Thursday, April 8th, Live-Streamed Event

Co-Sponsored with the Pursuing Racial Justice Together Series and the Asian American and Asian Resource Cultural Center

Jose Antonio Vargas is a Pulitzer Prize-winning journalist, Emmy-nominated filmmaker, and Tony-nominated producer. Vargas rose to prominence in 2011 with his groundbreaking essay in the New York Times Magazine, which revealed and chronicled his life as an undocumented immigrant. In 2012, he penned a follow-up essay and appeared with other undocumented immigrants on the cover of Time Magazine.
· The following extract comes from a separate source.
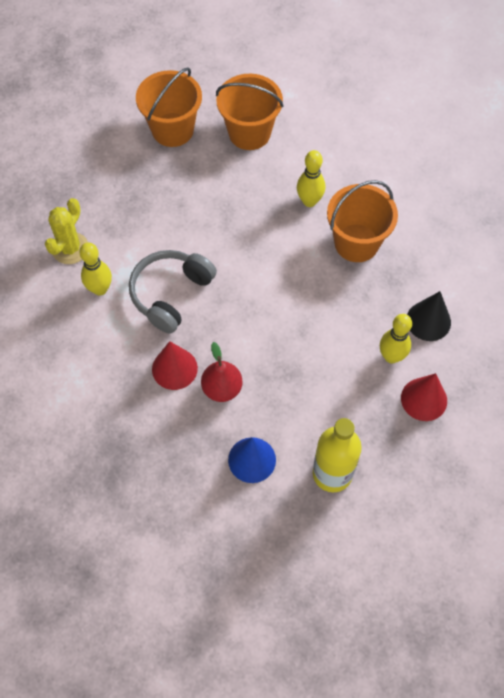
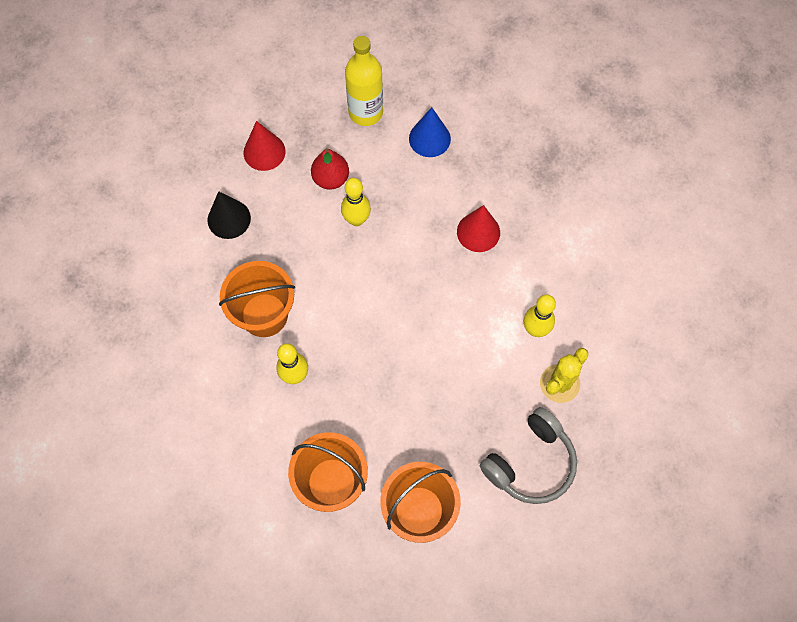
camera: 165 degrees left, 5 degrees up
grey headphones [129,250,217,334] -> grey headphones moved to [480,407,577,504]
red pear [201,342,243,402] -> red pear moved to [311,148,349,190]
yellow bowling pin [380,314,412,364] -> yellow bowling pin moved to [341,178,371,226]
Since then, Vargas has written several books, including his best-selling memoir, Dear America: Notes of an Undocumented Citizen. He also produced and directed Documented, an autobiographical documentary that received an NAACP Image Award nomination, directed White People, an Emmy-nominated television special on what it means to be young and white in a demographically changing America, and co-produced the Tony-nominated play What the Constitution Means to Me.

Vargas is also the founder of the non-profit media and culture organization Define American, a culture change organization that uses the power of narrative to humanize conversations about immigrants and advocating within news, entertainment, and digital media to create an America where everyone belongs.